TASK LIST ->
(a) In the passage on the ripeness of Becker's FDCPA claims, how many FDCPA violations does Becker claim?
(b) Continue the passage on the ripeness of Becker's FDCPA claims after its last sentence.

PRA's ripeness argument is unpersuasive. For each of Becker's eight claimed FDCPA violations, the conduct allegedly violating the FDCPA is not a speculative, future possibility; it has already occurred. Taking claims two and three as representative examples again, PRA has already served and filed its complaint (allegedly) without a valid assignment. Although the state court's ruling in the collection action could affect the meritsof Becker's FDCPA claims under preclusion principles, Becker's claims do not depend on the resolution of the state court case. That is, Becker does not need to obtain a state court ruling that PRA lacked a valid assignment prior to pursuing her second and third FDCPA claims. The same reasoning applies to the rest of Becker's eight claims. While the merits of Becker's FDCPA claims overlap with some of Becker's defenses in the state court litigation (e.g., the validity of PRA's assignment), that overlap does not render Becker's FDCPA claims unfit for judicial decision.

SOURCE DATA ->
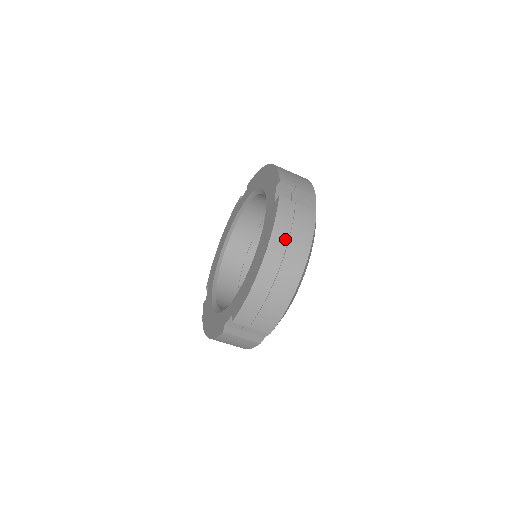
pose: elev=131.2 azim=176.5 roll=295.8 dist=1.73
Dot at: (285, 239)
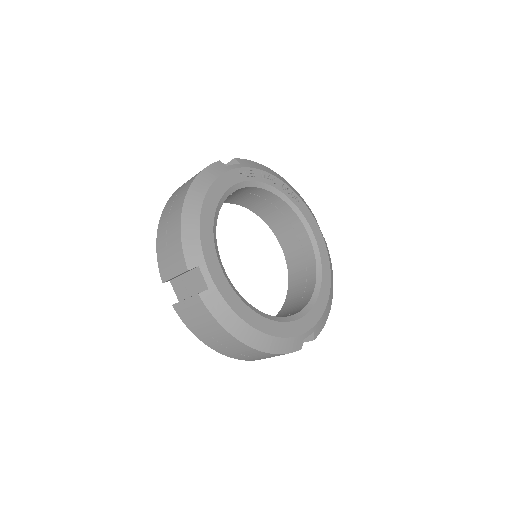
Dot at: (180, 189)
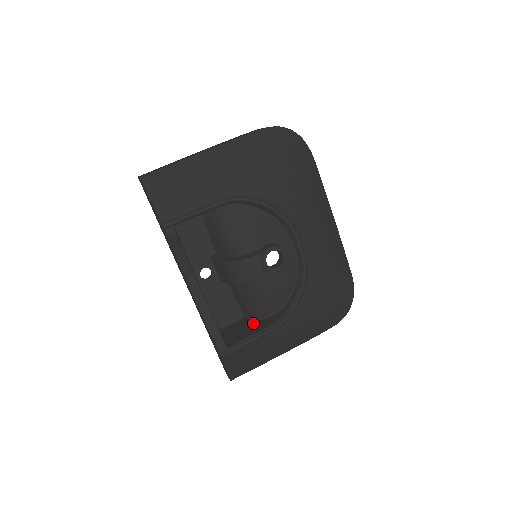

ANSWER SET ->
(a) Eight.

(b)
Becker satisfies the hardship prong as well. The hardship prong requires a plaintiff to allege that she has suffered harm, or imminently will suffer harm, as a result of the defendant's conduct. See Pub. Water Supply Dist. No. 10 of Cass Cty., 345 F.3d at 573. Because Becker alleges that PRA's conduct in the state court collection action has already violated her federally protected rights, Becker satisfies the hardship prong. Moreover, withholding this Court's consideration of Becker's FDCPA claims until resolution of the state court litigation could significantly delay the litigation of her federal claims. PRA's argument to the contrary rested on the fact that, at the time of briefing, a dispositive motion was scheduled in the state court litigation. That motion has since been denied, and the state court litigation is still ongoing.
In short, while the overlap between Becker's...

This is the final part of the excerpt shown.